Question 7.1: Report the ABErr:Mean and Min in the RunStats for your batch run of 10 simulated subjects (hover over the points in the plot and report the final, y-axis value listed, or click on the Table to see a table of numerical values). Also do another Init and Step Run while looking at the Test Epoch Log and report the general relationship between AC learning and AB interference across runs — does AC generally show any significant learning before AB performance has mostly evaporated?
ABErr:Mean - 0.878
ABErr:Min - 0.5
No, the trend shown in the graphs is that the two learnings are inversely correlated. When the AC learning begins and the error lowers, AB learning is quickly undone and the error shoots up.
Question 7.2: Click the RunStats Plot and report the resulting AB Err:Mean and Min statistics — did this reduce the amount of AB interference?
ABErr:Mean - 0.84
ABErr:Min - 0.6
Yes, the overall interferance went down as we can see AB error decrease.
Question 7.3: Click the RunStats Plot and report the resulting AB Err:Mean and Min statistics — did these parameters reduce the amount of AB interference? Informal testing has shown that this is close to the best performance that can be obtained in this network with these parameters — is it now a good model of human performance?
I did this with Hidden inhib gi=2.2, Fm context=1.5, and X cal L Irn=0.0005
ABErr:Mean - 0.7
ABErr:Min - 0.4
It is now a better model of human performance, as we can see that it doesn't show as catastrophic a level of interference. Instead, it can learn the new AC stimulus without completely overwriting its AB learning. However, it has not completely reached the levels of human like learning shown in human trials, where AB error is around 0.5.

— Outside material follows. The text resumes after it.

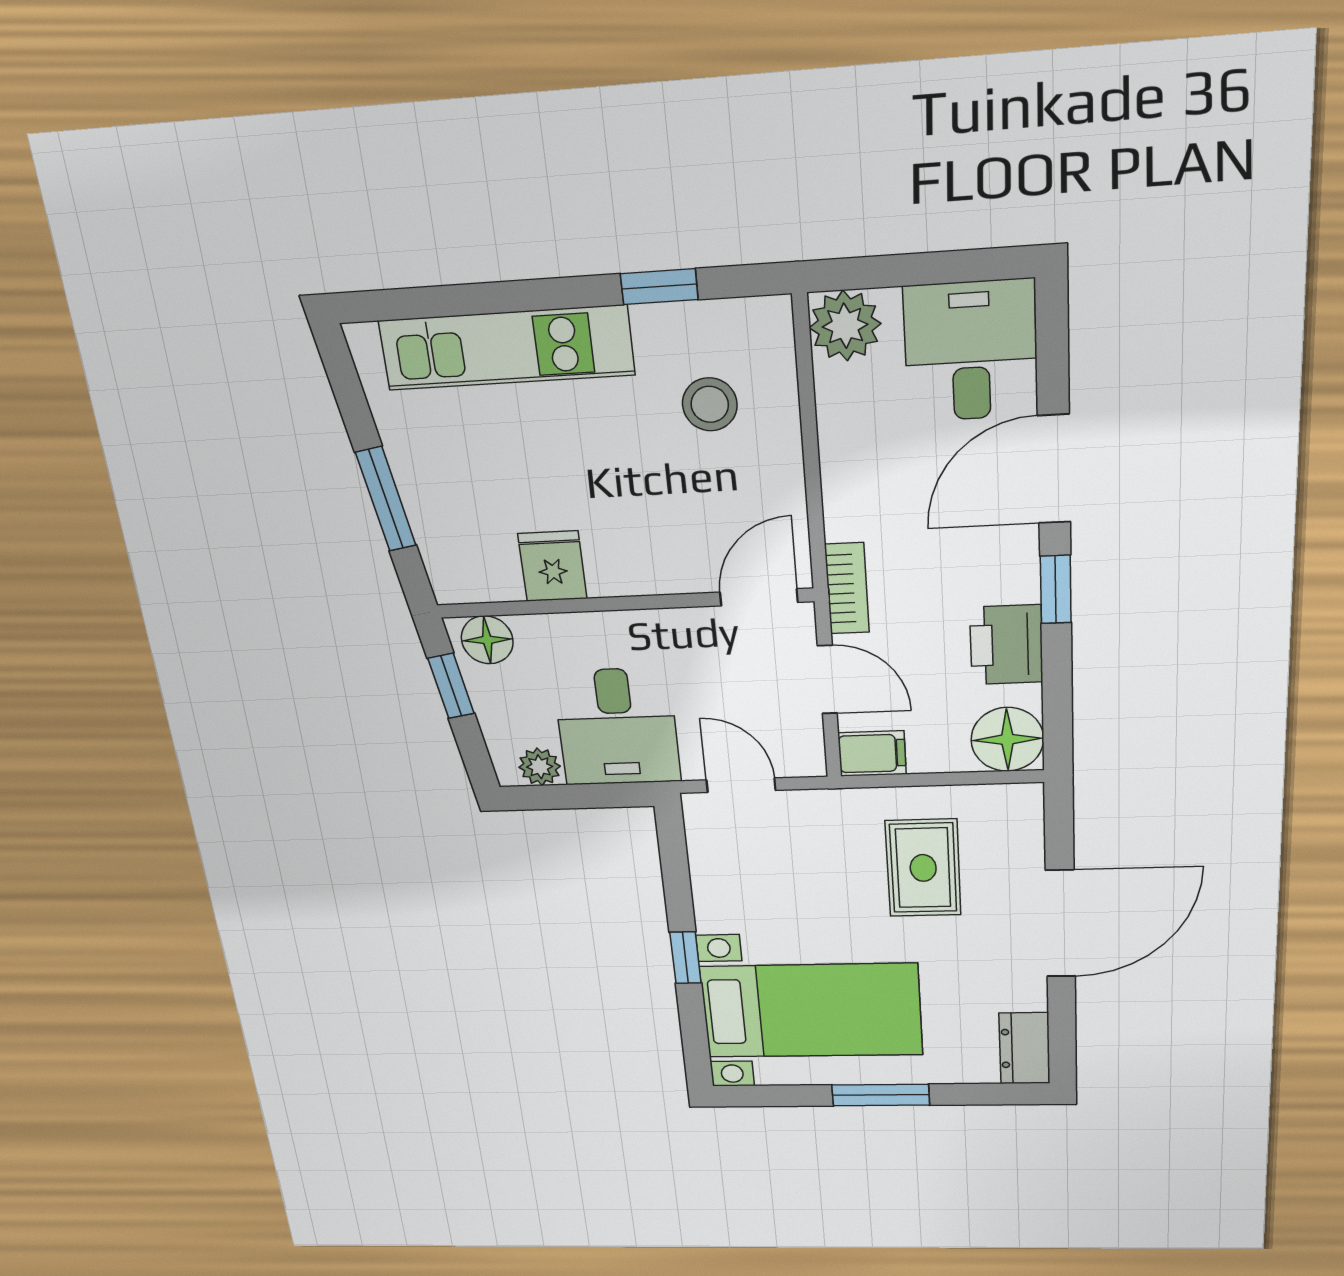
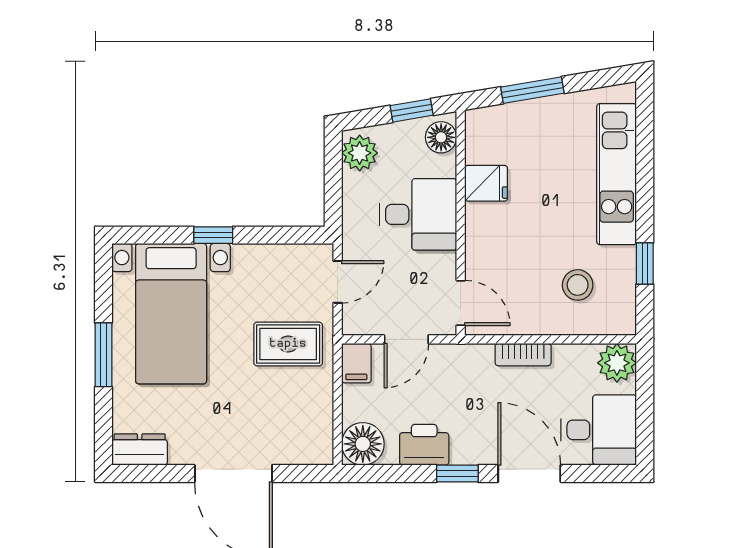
bookcase: (847, 588) -> (523, 355), moved
desk: (617, 727) -> (418, 214), moved, turned 180
plant: (540, 767) -> (360, 153), width x1.38, depth x1.38
rug: (923, 868) -> (288, 344), moved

Question 7.4: Using the explanation given earlier in the text about the pattern separation mechanism, and the relative levels of activity and inhibition in these different layers, explain the overlap results for each layer in terms of these activity levels, in qualitative terms.
ECin -> CA1 -> CA3 -> DG
The overlap results make sense, as it follows from the roles each of these layers play in the hippocampus.

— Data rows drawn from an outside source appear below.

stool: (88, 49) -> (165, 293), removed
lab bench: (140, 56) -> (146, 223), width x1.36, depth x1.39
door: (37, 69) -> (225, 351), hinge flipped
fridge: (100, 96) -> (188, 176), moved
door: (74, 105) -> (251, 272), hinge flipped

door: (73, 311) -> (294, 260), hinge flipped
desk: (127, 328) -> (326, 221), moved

The ECin makes sense that it would have the most overlap, as it tries to feed in the input of the 'memory' as faithfully as it can, not yet concerned with differentiation.
The CA1 would have the next most overlap, as it creates a stable representation of the input that is invertible so as to recover the original input. To accomplish this, it is likely that maintaining a degree of similarity between similar inputs would be helpful.
After this, the CA3 would have the next least overlap as it tries to maintain a sparse representation and encode a specific memory. It accomplishes both of these tasks through its recurrent inner connections and its high levels of inhibition.
Finally, the DG would have the least overlap as it is tasked with extreme pattern separation, and maintains both a sparse representation and distinguishable activation. It features the highest level of inhibition.
Question 7.5: Report the total proportion of Mem responses for the AB, AC, and Lure tests
AB - 1
AC - 0
Lure - 0
Question 7.6: Report the TstABMem:Mean (average) values for the AB items. In general the AC and Lure items should all be at 1 and 0 respectively. How well does this result compare to the human results shown in Figure 1?
TstABMem:Mean - 0.5666
This is very close to the human results shown, where the humans get an AB error of around 0.5 compared to this new models 0.566. The network has learned how to maintain memory for AB pairs, despite interference from AC pairs. This subverts the catastrophic interference issue that was present with the simpler models.
Question 7.7: Report the IsA results for each of the 3 data points, corresponding to TrainAll, TrainB, and TrainA (hover the mouse over the points to get the numbers, or click the Table button to see a table of the numbers).
TrainAll - 0.692
TrainB - 0.384
TrainA - 0.615
Question 7.8: Report the number of times the network responded ‘a’ instead of ‘b’ for the ‘b’ test trials, relative to the baseline that you observed above with Decay set to 1
Decay=1 Baseline: 2 a
Decay=0 Trial: 2 a